A scientific team based in North Carolina has used tunable silyl ether protecting groups to create a new class of bioabsorbable polymeric materials. These materials can be precisely programmed to degrade by hydrolysis in hours, days, weeks, or months under the acidic conditions found in target tissues, depending on the bulk of alkyl substituents on the silyl ether. This development lays the foundation for a new generation of biodegradable materials that can be shaped into drug-eluting particles, sutures, and coronary stents for medical applications.

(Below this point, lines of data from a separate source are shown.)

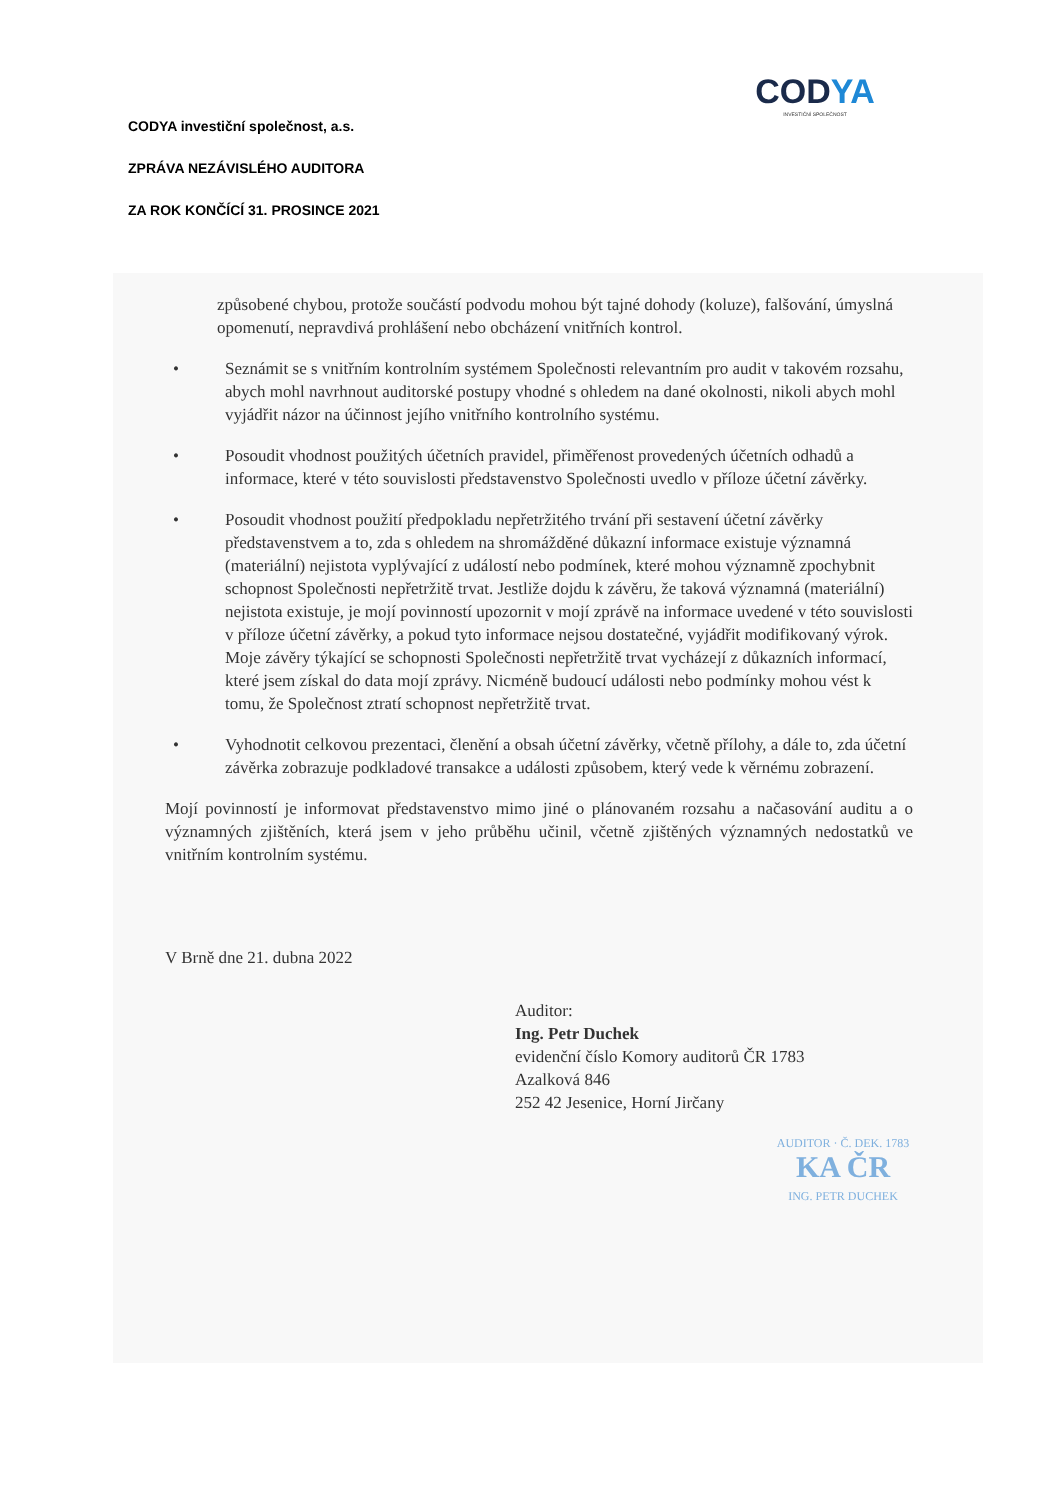CODYA
INVESTIČNÍ SPOLEČNOST
CODYA investiční společnost, a.s.
ZPRÁVA NEZÁVISLÉHO AUDITORA
ZA ROK KONČÍCÍ 31. PROSINCE 2021
způsobené chybou, protože součástí podvodu mohou být tajné dohody (koluze), falšování, úmyslná opomenutí, nepravdivá prohlášení nebo obcházení vnitřních kontrol.
• Seznámit se s vnitřním kontrolním systémem Společnosti relevantním pro audit v takovém rozsahu, abych mohl navrhnout auditorské postupy vhodné s ohledem na dané okolnosti, nikoli abych mohl vyjádřit názor na účinnost jejího vnitřního kontrolního systému.
• Posoudit vhodnost použitých účetních pravidel, přiměřenost provedených účetních odhadů a informace, které v této souvislosti představenstvo Společnosti uvedlo v příloze účetní závěrky.
• Posoudit vhodnost použití předpokladu nepřetržitého trvání při sestavení účetní závěrky představenstvem a to, zda s ohledem na shromážděné důkazní informace existuje významná (materiální) nejistota vyplývající z událostí nebo podmínek, které mohou významně zpochybnit schopnost Společnosti nepřetržitě trvat. Jestliže dojdu k závěru, že taková významná (materiální) nejistota existuje, je mojí povinností upozornit v mojí zprávě na informace uvedené v této souvislosti v příloze účetní závěrky, a pokud tyto informace nejsou dostatečné, vyjádřit modifikovaný výrok. Moje závěry týkající se schopnosti Společnosti nepřetržitě trvat vycházejí z důkazních informací, které jsem získal do data mojí zprávy. Nicméně budoucí události nebo podmínky mohou vést k tomu, že Společnost ztratí schopnost nepřetržitě trvat.
• Vyhodnotit celkovou prezentaci, členění a obsah účetní závěrky, včetně přílohy, a dále to, zda účetní závěrka zobrazuje podkladové transakce a události způsobem, který vede k věrnému zobrazení.
Mojí povinností je informovat představenstvo mimo jiné o plánovaném rozsahu a načasování auditu a o významných zjištěních, která jsem v jeho průběhu učinil, včetně zjištěných významných nedostatků ve vnitřním kontrolním systému.
V Brně dne 21. dubna 2022
Auditor:
Ing. Petr Duchek
evidenční číslo Komory auditorů ČR 1783
Azalková 846
252 42 Jesenice, Horní Jirčany
AUDITOR · Č. DEK. 1783
KA ČR
ING. PETR DUCHEK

Silyl ethers are among the most popular protecting groups in organic synthesis because the rate of de­pro­tec­tion can be modulated by varying the size of the alkyl substituents on silicon. For example, a simple switch from methyl to tert-butyl groups alters the rate of hydrolytic deprotection by orders of magnitude. Matthew C. Parrott, Joseph M. DeSimone, and coworkers at the University of North Carolina, Chapel Hill, and North Carolina State University applied this chemistry to design easy-to-make materials that are nontoxic and controllably degrade under the acidic conditions in tumor tissue, inflammatory tissue, and diseased cells (J. Am. Chem. Soc., DOI: 10.1021/ja108568g).

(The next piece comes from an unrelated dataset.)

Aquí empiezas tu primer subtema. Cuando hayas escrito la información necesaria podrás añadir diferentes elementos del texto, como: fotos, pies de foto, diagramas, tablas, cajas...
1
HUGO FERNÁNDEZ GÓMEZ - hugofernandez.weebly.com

The researchers used variously substituted silyl ethers as cross-linkers—in which the silyl group links two acrylate groups—to make different-shaped particles by a process developed earlier in De­Si­mone’s labs. When internalized in cells, the particles containing methyl-substituted silyl ether linkers degraded in a few hours; those containing the ethyl version showed minimal changes, and those with the isopropyl and tert-butyl versions remained unaltered during the same period. The researchers also made sutures and stents that showed similar patterns of degradation.

A key attribute of the new materials is their ability to resist enzymatic degradation, notes chemical engineer Mark E. Davis of California Institute of Technology. For example, in addition to acid hydrolysis, natural esterases break down polymeric biomaterials that contain ester bonds, like those in the silyl ether-based materials. This can be a problem in vivo, Davis says, because the esterases cause unwanted variations in the biomaterials’ degradation rate. Hydrolysis rates can be controlled by knowing the pH in cells or tissues, he explains, but esterase activity varies from test animals to people and individually from person to person.

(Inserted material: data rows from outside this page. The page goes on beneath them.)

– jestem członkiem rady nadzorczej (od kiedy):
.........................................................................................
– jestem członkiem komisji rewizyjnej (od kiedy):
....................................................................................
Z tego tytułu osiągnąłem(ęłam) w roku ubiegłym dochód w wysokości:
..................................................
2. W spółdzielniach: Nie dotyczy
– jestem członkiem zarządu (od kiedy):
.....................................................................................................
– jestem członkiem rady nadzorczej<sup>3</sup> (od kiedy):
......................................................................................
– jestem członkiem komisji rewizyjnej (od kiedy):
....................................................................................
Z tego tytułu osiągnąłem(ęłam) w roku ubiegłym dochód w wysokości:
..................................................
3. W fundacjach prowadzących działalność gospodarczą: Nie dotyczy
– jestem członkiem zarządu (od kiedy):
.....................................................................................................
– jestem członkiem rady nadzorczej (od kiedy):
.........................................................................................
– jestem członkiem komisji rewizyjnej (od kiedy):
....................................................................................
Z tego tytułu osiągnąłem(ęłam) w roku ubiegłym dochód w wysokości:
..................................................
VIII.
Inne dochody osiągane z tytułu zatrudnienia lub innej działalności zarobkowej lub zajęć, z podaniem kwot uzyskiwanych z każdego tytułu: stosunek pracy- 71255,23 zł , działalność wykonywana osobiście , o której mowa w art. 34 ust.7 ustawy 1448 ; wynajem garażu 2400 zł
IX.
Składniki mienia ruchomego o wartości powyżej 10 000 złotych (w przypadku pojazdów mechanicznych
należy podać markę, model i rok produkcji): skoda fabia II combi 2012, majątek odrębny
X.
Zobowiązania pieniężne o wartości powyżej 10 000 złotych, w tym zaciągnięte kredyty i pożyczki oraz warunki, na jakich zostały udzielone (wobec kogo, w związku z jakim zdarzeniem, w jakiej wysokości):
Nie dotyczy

“DeSimone’s group has come up with a clever idea in using the silyl ethers, which should shut down enzyme degradation to give highly controlled acid hydrolysis degradation rates, because there are no known esterases that degrade the silicon-based polymers,” Davis says.

The silyl ether technology has been licensed to Liquidia Technologies, a company spun off from DeSimone’s labs a few years ago. DeSimone says Liquidia is expected to use the new bioabsorbable materials to fabricate “Trojan horse” particles to deliver chemotherapy agents and vaccines, as well as drug-eluting coronary stents.